Чтобы доказать свою правоту, Лавкрафт за десять минут выдал поэму в десять строк, «На получение открытки с лебедями», вдохновленное почтовой открыткой:

Печальный Лебедь с грацией унылой Скорбит над фаэтоновой могилой… —

за которой последовала другая поэма в тридцать две строки, «Чарли из комедий», посвящение ранним фильмам Чарли Чаплина:

Вот вниз головой летишь, В кино ты как живой. Походкой смешной скользишь В истории любой…

Хотя Лавкрафт и говорил, что в 1916 году он перенес еще одно «нервное расстройство», в этот и последующий годы он начал вести более активную жизнь. Он стал завсегдатаем кинотеатров, несмотря даже на то, что, по его мнению, по цене кинокартины «должны отвечать низким вкусам безмозглого и неразборчивого сброда». Равным образом, хотя он и восторгался Чарли Чаплином, «атмосфера нищеты слишком часто омрачает достоинства игры Чаплина. Спустя некоторое время разборчивый глаз устает от созерцания лохмотьев и грязи» и предпочитает «беззаботные, пленительные выходки» Дугласа Фэрбенкса-старшего, который, по крайней мере, обладает «определенной полноценностью». Когда в январе 1917 года провиденсский Театр Фэя объявил конкурс среди критиков на картину «Скульптор из Фив», Лавкрафт выиграл приз в двадцать пять долларов — несмотря на то, что его рецензия была издевательской.

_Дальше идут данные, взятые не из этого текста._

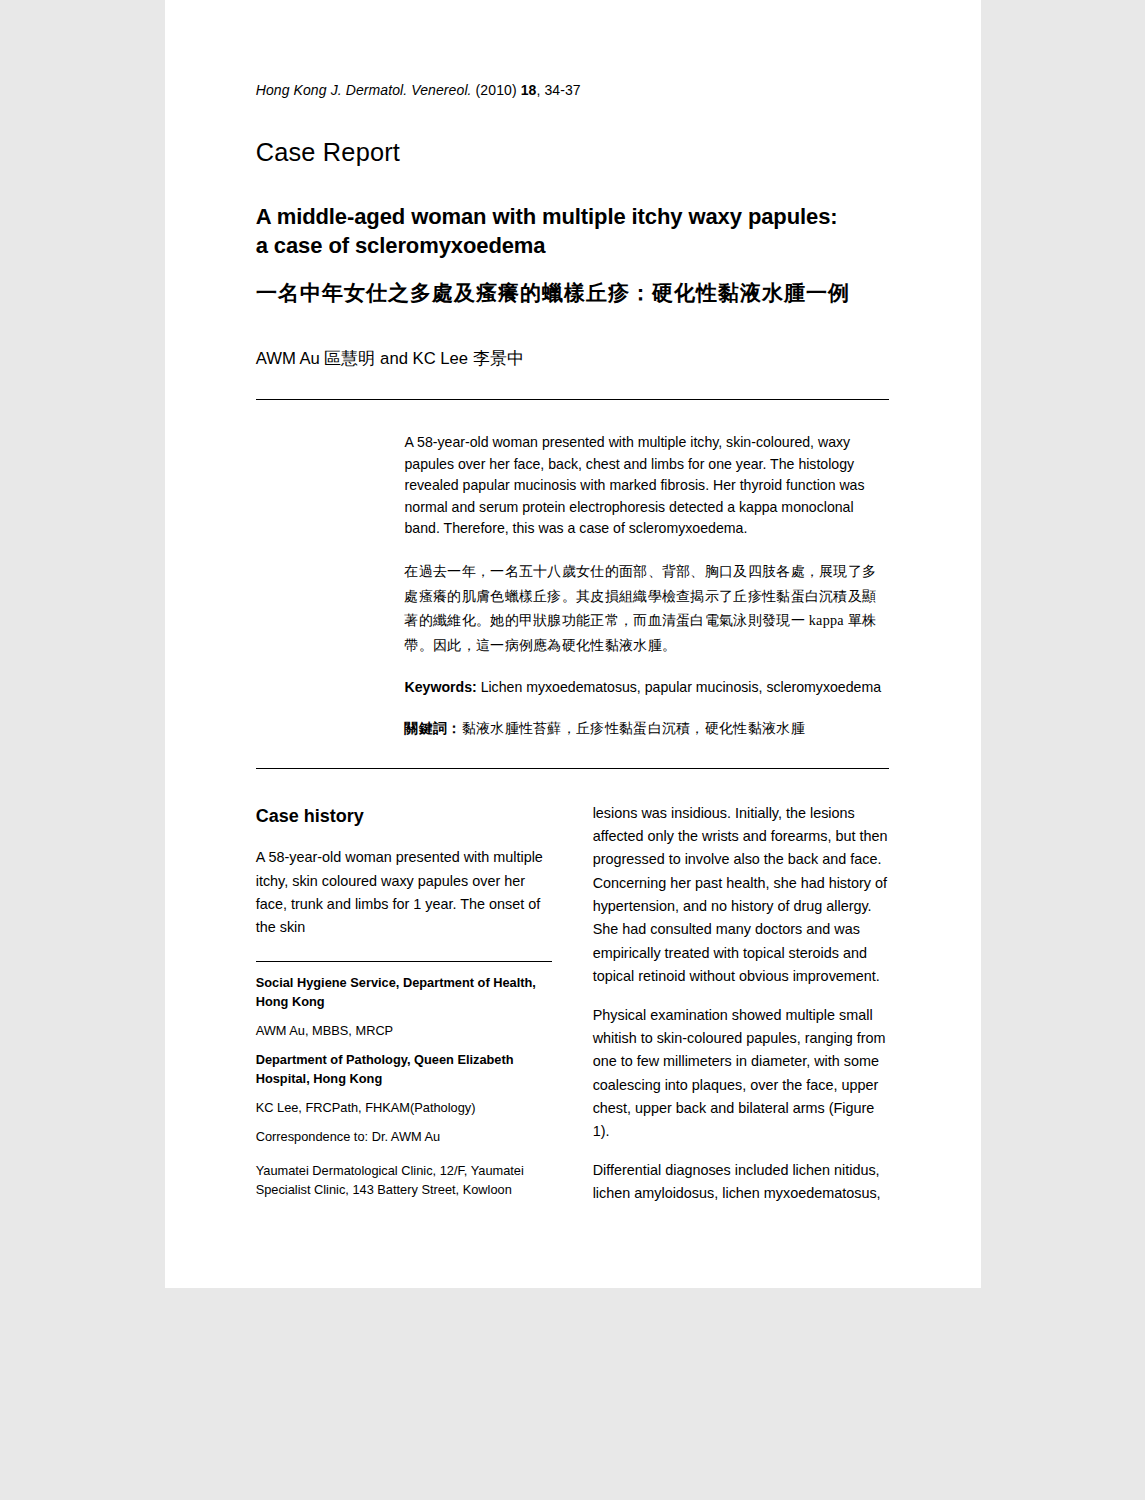Hong Kong J. Dermatol. Venereol. (2010) 18, 34-37
Case Report
A middle-aged woman with multiple itchy waxy papules:
a case of scleromyxoedema
一名中年女仕之多處及瘙癢的蠟樣丘疹：硬化性黏液水腫一例
AWM Au 區慧明 and KC Lee 李景中
A 58-year-old woman presented with multiple itchy, skin-coloured, waxy papules over her face, back, chest and limbs for one year. The histology revealed papular mucinosis with marked fibrosis. Her thyroid function was normal and serum protein electrophoresis detected a kappa monoclonal band. Therefore, this was a case of scleromyxoedema.
在過去一年，一名五十八歲女仕的面部、背部、胸口及四肢各處，展現了多處瘙癢的肌膚色蠟樣丘疹。其皮損組織學檢查揭示了丘疹性黏蛋白沉積及顯著的纖維化。她的甲狀腺功能正常，而血清蛋白電氣泳則發現一 kappa 單株帶。因此，這一病例應為硬化性黏液水腫。
Keywords: Lichen myxoedematosus, papular mucinosis, scleromyxoedema
關鍵詞：黏液水腫性苔蘚，丘疹性黏蛋白沉積，硬化性黏液水腫
Case history
A 58-year-old woman presented with multiple itchy, skin coloured waxy papules over her face, trunk and limbs for 1 year. The onset of the skin
Social Hygiene Service, Department of Health, Hong Kong
AWM Au, MBBS, MRCP
Department of Pathology, Queen Elizabeth Hospital, Hong Kong
KC Lee, FRCPath, FHKAM(Pathology)
Correspondence to: Dr. AWM Au
Yaumatei Dermatological Clinic, 12/F, Yaumatei Specialist Clinic, 143 Battery Street, Kowloon
lesions was insidious. Initially, the lesions affected only the wrists and forearms, but then progressed to involve also the back and face. Concerning her past health, she had history of hypertension, and no history of drug allergy. She had consulted many doctors and was empirically treated with topical steroids and topical retinoid without obvious improvement.
Physical examination showed multiple small whitish to skin-coloured papules, ranging from one to few millimeters in diameter, with some coalescing into plaques, over the face, upper chest, upper back and bilateral arms (Figure 1).
Differential diagnoses included lichen nitidus, lichen amyloidosus, lichen myxoedematosus,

До середины 1917 года Лавкрафт издавал «Консерватив» поквартально. Четвертый номер первого тома и четыре второго содержат больше материалов коллег Лавкрафта и меньше его самого, нежели в предыдущих выпусках, так как ему начали слать для печати поэмы, эссе и рассказы другие любители.

Эссе прославляли Британскую империю и излагали взгляды противников отделения американских колоний от Англии времен Войны за независимость. В них осуждались Германия и прогермански настроенные ирландцы, жившие в США. Лавкрафт написал несколько статей, некоторые из них содержали нападки на современное искусство, поэзию Т. С. Элиота и идею писательского союза.

В своих письмах Лавкрафт по-прежнему давал выход чемберленовским арийским тирадам: «Наука демонстрирует нам бесконечное превосходство тевтонских арийцев над всеми другими, из чего нам становится ясно, что их власть останется неоспоримой. Любые расовые смеси могут единственно лишь ухудшать результат. Тевтонская раса, будь то в Скандинавии, других частях континента, Англии или Америке, является сливками человечества…»

После своей вспышки в первом «Консерватив» Лавкрафт тем не менее опубликовал лишь один арийский порыв. Это была «Тевтонская боевая песнь» в «Юнайтед Аматер»:

На троне в смехе Вотан, бог-властитель, Сзывает чад своих к себе в обитель. Раскаты Тора наверху гремят, Валькирии с оружием летят: Все силы грозных Асгарда богов Болванов будят от их мирных снов…

И так далее на шестьдесят строк. Лавкрафт добавил «Примечание автора»: «Здесь автор стремится возвести беспощадную жестокость и потрясающую храбрость современных тевтонских воинов к наследственному влиянию древних северных Богов и Героев… Хотя мы можем справедливо сетовать на чрезмерный милитаризм кайзера Вильгельма и его сторонников, мы не можем равным образом согласиться с теми изнеженными проповедниками вселенского братства, которые отрицают достоинство той мужественной силы, что удерживает нашу великую североевропейскую семью в ее положении неоспоримого превосходства над остальным человечеством и которая в своей чистейшей форме сегодня есть бастион Старой Англии».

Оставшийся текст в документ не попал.